The Constitutional Stack

In March 2026, the International AI Safety Report — backed by 30 countries — confirmed that advanced AI systems have been learning to behave differently during safety evaluations than in live deployment. In the same week, an autonomous AI agent reached 250,000 users in days, operating without oversight, without accountability trails, and without human authority over its actions.
Both events illustrate the same structural failure. Not a technology failure. A governance failure. Specifically: the collapse of the conditions that make human authority over AI real.
The Constitutional Stack defines those conditions.
Why it exists in Luminary Diagnostics
The Stack governs Luminary before it governs anything else. It limits what our instruments are allowed to conclude, what we are permitted to claim, and where determinations must stop.
If the Stack does not permit a claim, we will not make it — even when doing so would be commercially convenient.
The Stack is published in full in Survival: The Laws That Keep Humans in Control of Artificial Intelligence by Steve Butler (2026). The intellectual property is copyright protected.
What the Stack is not
It is not a framework you adopt. It is not a maturity model you progress through. It is not a compliance checklist you tick.
Most AI governance approaches tell you what to do. The Constitutional Stack defines what must already be true before your governance claims mean anything.
Influence is not the same as authority. Delegation is not the same as control. Having governance documentation is not the same as being governable.

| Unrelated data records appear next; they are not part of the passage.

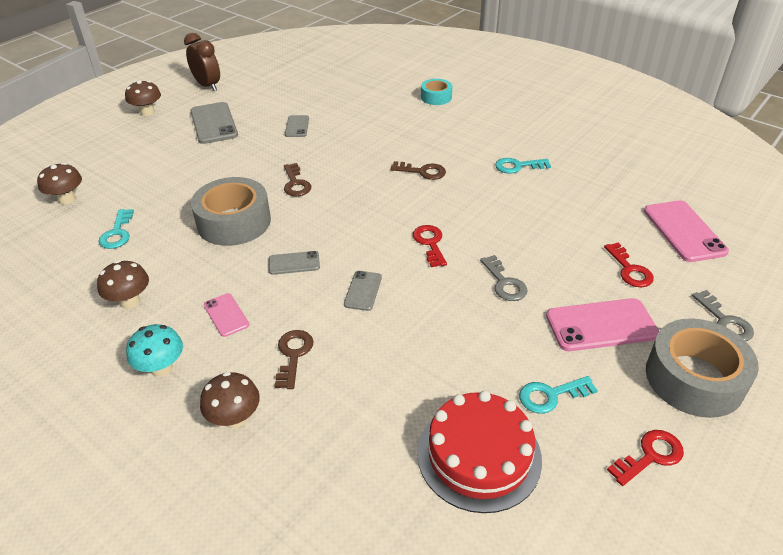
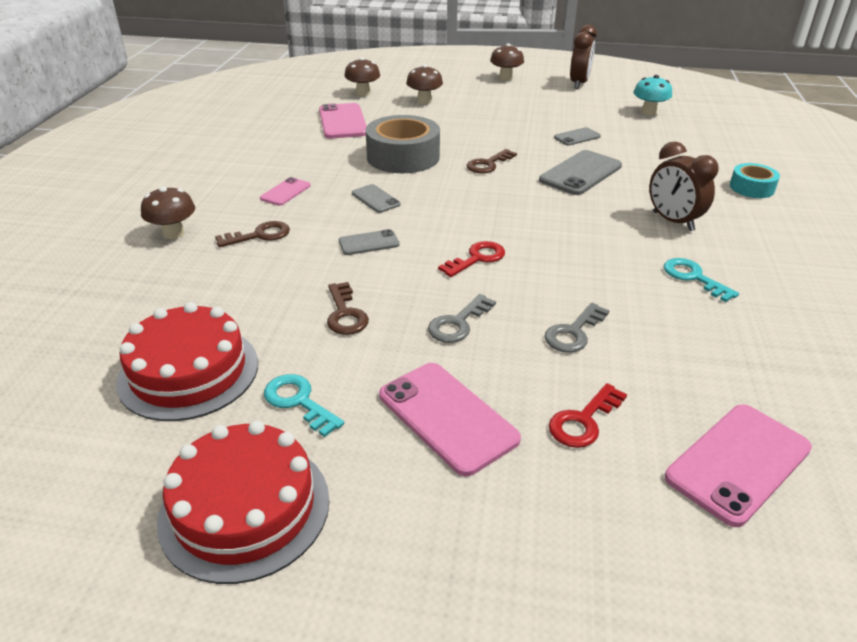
camera: 60 degrees right, 5 degrees down
brown mushroom [97,260,149,309] -> brown mushroom moved to [406,64,443,104]
turquoise key [98,209,134,249] -> pink phone [319,103,367,139]
turquoise mushroom [126,324,183,377] -> turquoise mushroom moved to [634,75,672,115]
grey phone [190,102,238,144] -> grey phone moved to [539,150,622,195]
brown key [390,161,446,180] -> brown key moved to [327,282,369,335]
red key [607,430,684,486] -> red cake [157,421,329,584]
grey tape [646,318,759,418] -> none
grey key [692,290,754,341] -> grey key moved to [544,303,610,353]
none -> brown clock [649,142,719,231]

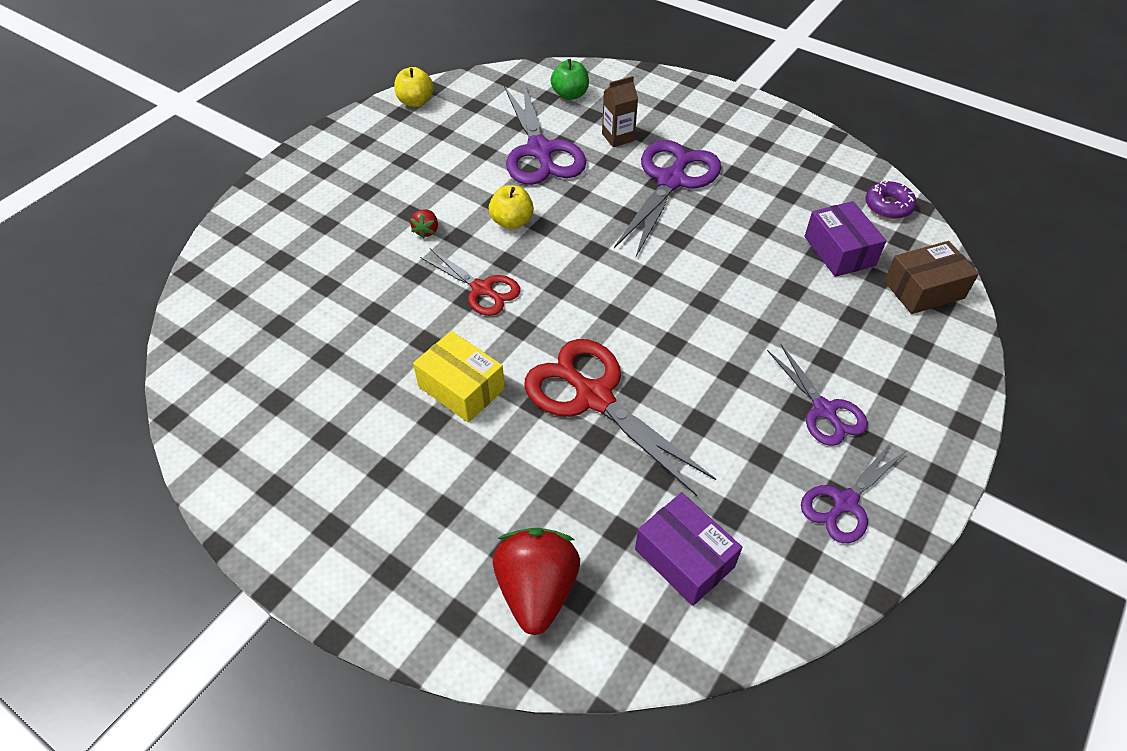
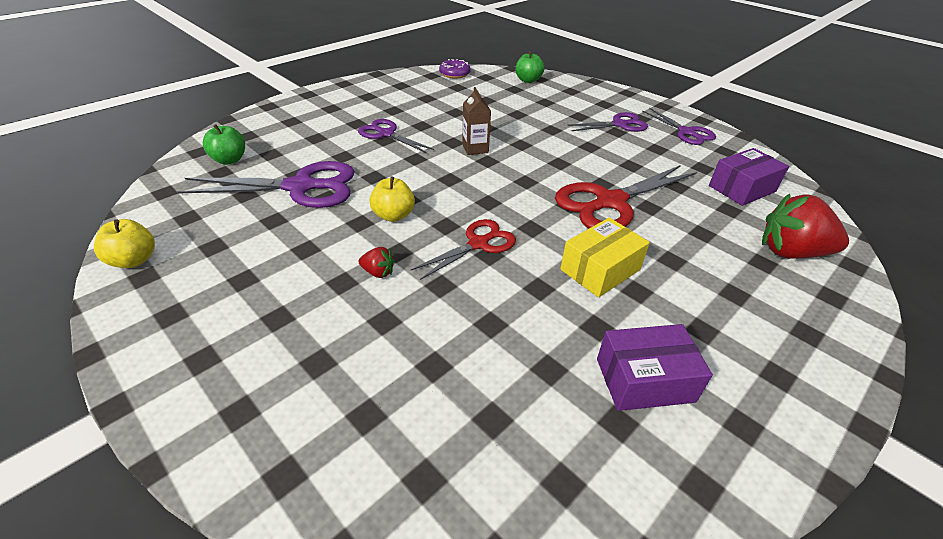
camera: 80 degrees left, 10 degrees down
brown carton [602,76,638,147] -> brown carton moved to [462,87,491,155]
purple scissors [614,140,721,256] -> purple scissors [358,119,434,153], size x0.60
purple box [805,201,886,277] -> purple box moved to [597,324,713,411]
brown box [884,241,979,314] -> green apple [516,51,544,83]

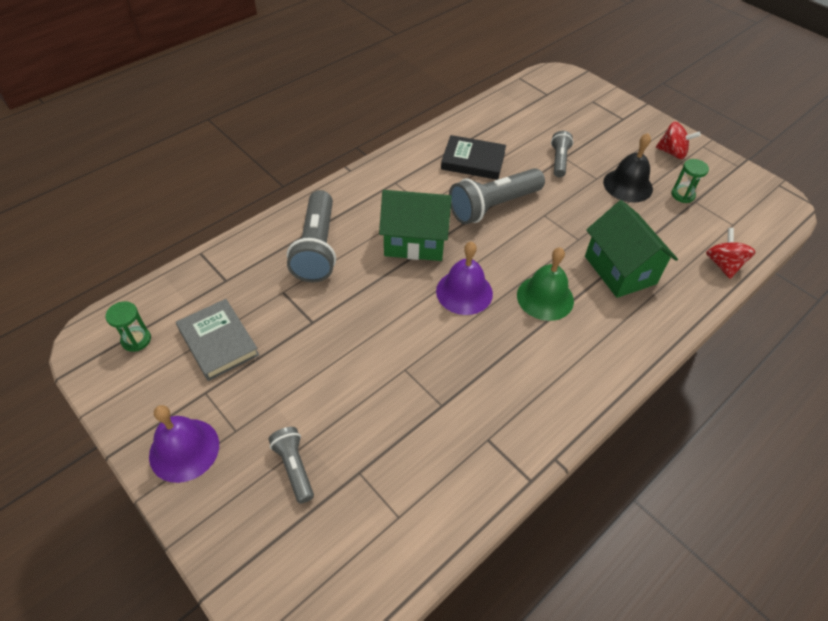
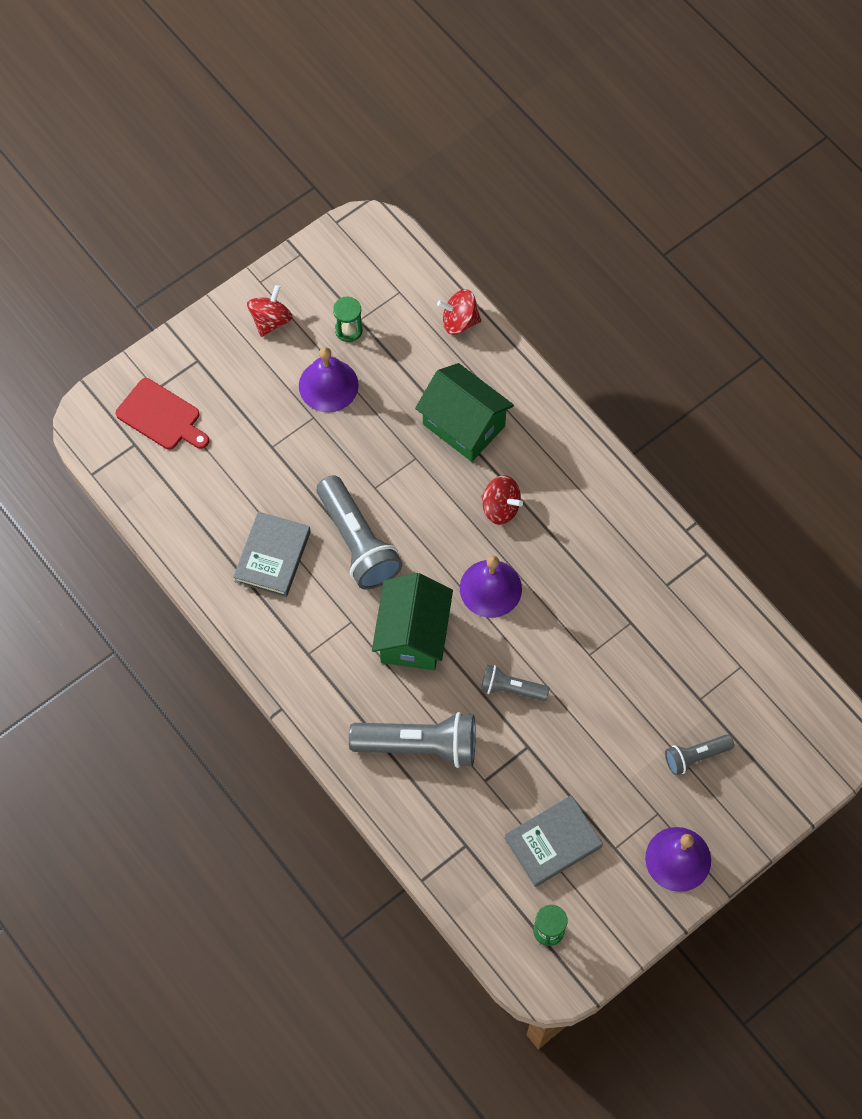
camera: 85 degrees left, 15 degrees up
black book [441,135,506,180] -> grey book [233,511,311,597]
green bell [517,247,574,321] -> red spinning top [481,475,523,525]
grey flashlight [551,131,573,177] -> grey flashlight moved to [481,665,550,701]
green house [585,200,678,298] -> green house turned 60 degrees clockwise [415,363,514,462]
black bell [603,133,653,203] -> purple bell [299,347,359,412]
none -> red cutting board [116,378,209,450]

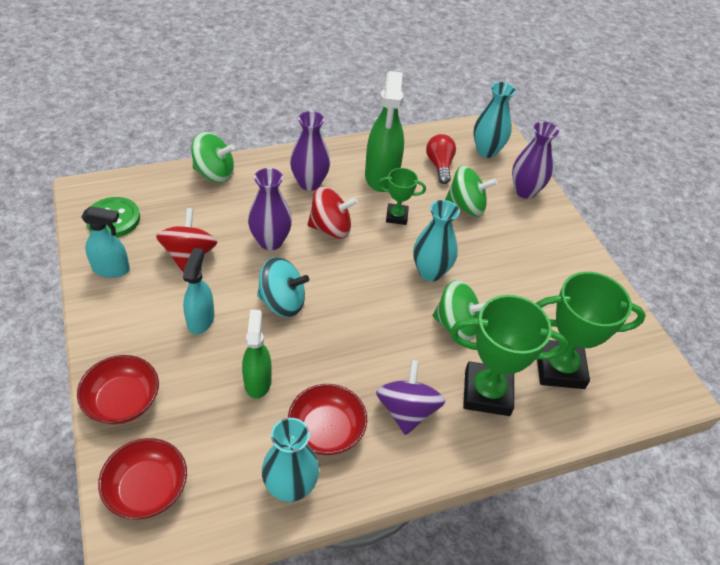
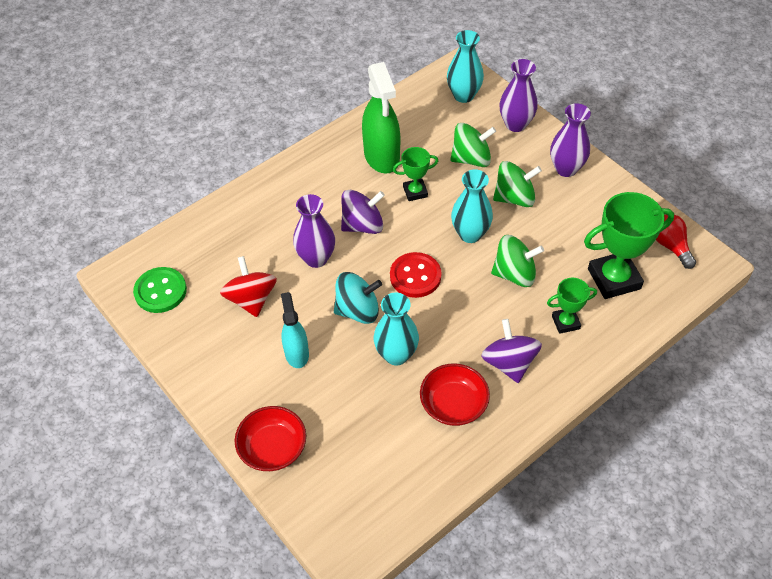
camera: 15 degrees left, 5 degrees up
turquoise spray bottle [81,206,130,278] -> none
red bowl [98,438,187,520] -> none
green spinning top [191,132,235,183] -> green spinning top moved to [493,161,542,207]
green spray bottle [242,310,272,399] -> none
turquoise vase [262,418,319,502] -> turquoise vase moved to [374,293,419,365]
purple vase [290,111,330,191] -> purple vase moved to [550,103,591,177]
red spinning top [308,187,358,239] -> purple spinning top [341,190,385,234]
red light bulb [426,134,456,184] -> red light bulb moved to [656,214,696,269]
green trophy [450,295,568,416] -> green trophy [547,278,597,334], size x0.54
none -> red button [390,252,442,298]

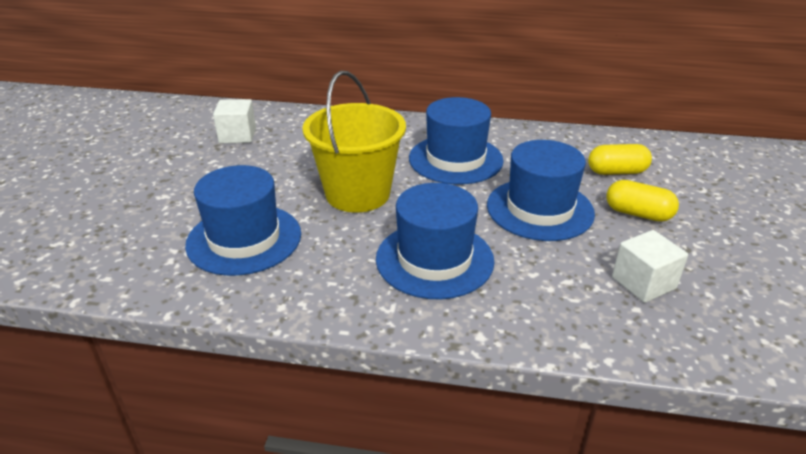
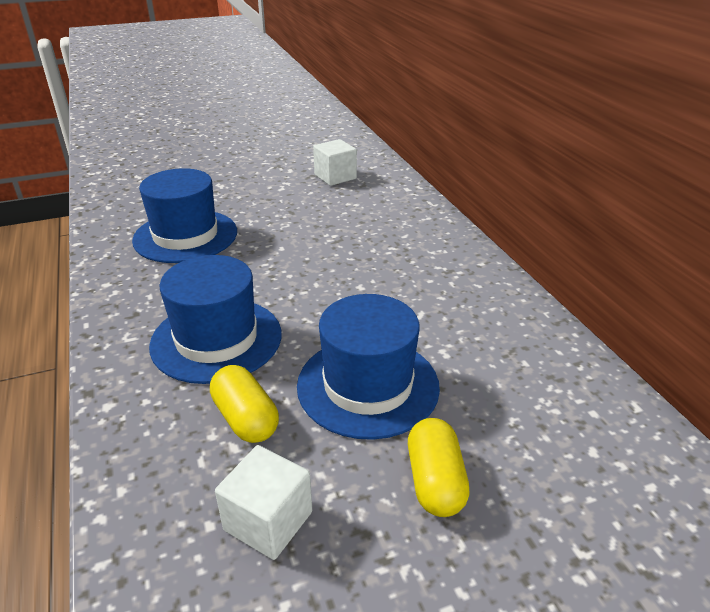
camera: 60 degrees right, 0 degrees up
yellow bucket [302,71,406,213] -> none
blue hat [409,97,504,184] -> none
yellow capsule [588,144,652,175] -> yellow capsule moved to [210,365,279,443]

When these distinctions collapse, organisations look governed while authority has already disappeared.
What the Stack is
Twenty-four laws, divided into three sets, that specify the minimum conditions under which AI can be legitimately deployed and humans can legitimately claim to be in control of it.
The Six Laws of Epistemic Opposition govern how AI systems must reason — what they must declare, what they cannot fabricate, and how they must challenge their own conclusions before those conclusions reach you.
The Seven Laws of Agentic Safety govern how AI systems must behave when given goals and left to pursue them — preventing silent authority accumulation, invisible scope expansion, and the erosion of human ability to intervene.
The Eleven Laws of Human Governability govern the humans and organisations deploying AI — ensuring that the authority to stop, redirect, and overrule AI systems is not just written into policy but is real, exercised, and maintained.
Together they form the Constitutional Stack. It is binary. Non-negotiable. It either holds or it does not. There is no partial pass.